Collection entries:
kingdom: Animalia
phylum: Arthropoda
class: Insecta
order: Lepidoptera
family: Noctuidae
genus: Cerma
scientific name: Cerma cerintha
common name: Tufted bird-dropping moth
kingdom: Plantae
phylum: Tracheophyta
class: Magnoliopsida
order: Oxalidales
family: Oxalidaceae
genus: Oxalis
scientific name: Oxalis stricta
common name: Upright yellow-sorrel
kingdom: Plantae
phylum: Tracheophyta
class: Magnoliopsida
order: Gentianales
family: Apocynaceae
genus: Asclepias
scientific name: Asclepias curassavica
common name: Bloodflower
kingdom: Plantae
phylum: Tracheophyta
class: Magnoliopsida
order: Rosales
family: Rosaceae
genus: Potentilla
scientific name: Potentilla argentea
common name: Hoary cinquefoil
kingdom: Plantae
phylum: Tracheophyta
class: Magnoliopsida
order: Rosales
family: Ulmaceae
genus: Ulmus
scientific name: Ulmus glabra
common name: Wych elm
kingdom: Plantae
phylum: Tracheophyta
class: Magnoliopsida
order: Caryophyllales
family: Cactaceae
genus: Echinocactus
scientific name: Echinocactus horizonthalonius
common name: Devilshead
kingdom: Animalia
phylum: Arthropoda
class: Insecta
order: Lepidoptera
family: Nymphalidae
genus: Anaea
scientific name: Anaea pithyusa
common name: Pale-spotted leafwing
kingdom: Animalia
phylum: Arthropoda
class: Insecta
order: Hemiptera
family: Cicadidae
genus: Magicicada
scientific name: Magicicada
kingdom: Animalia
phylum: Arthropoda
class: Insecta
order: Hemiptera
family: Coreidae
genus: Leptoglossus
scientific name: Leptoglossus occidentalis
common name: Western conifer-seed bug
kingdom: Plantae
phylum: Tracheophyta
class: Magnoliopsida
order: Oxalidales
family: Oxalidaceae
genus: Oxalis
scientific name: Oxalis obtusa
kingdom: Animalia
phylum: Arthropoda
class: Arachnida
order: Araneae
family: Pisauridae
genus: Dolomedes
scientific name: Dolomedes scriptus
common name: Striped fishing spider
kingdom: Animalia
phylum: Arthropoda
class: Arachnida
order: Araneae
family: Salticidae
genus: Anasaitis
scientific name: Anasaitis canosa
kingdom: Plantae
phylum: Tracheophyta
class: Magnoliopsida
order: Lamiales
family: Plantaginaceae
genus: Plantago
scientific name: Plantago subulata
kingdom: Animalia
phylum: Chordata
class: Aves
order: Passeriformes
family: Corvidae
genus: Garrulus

TASK INSTRUCTIONS:
Rewrite the stretch from the start of the material through the line "family: Apocynaceae", changing "common name" to "vernacular name" and leaving everything else as it is.

SOLUTION TO THE EXERCISE:
kingdom: Animalia
phylum: Arthropoda
class: Insecta
order: Lepidoptera
family: Noctuidae
genus: Cerma
scientific name: Cerma cerintha
vernacular name: Tufted bird-dropping moth
kingdom: Plantae
phylum: Tracheophyta
class: Magnoliopsida
order: Oxalidales
family: Oxalidaceae
genus: Oxalis
scientific name: Oxalis stricta
vernacular name: Upright yellow-sorrel
kingdom: Plantae
phylum: Tracheophyta
class: Magnoliopsida
order: Gentianales
family: Apocynaceae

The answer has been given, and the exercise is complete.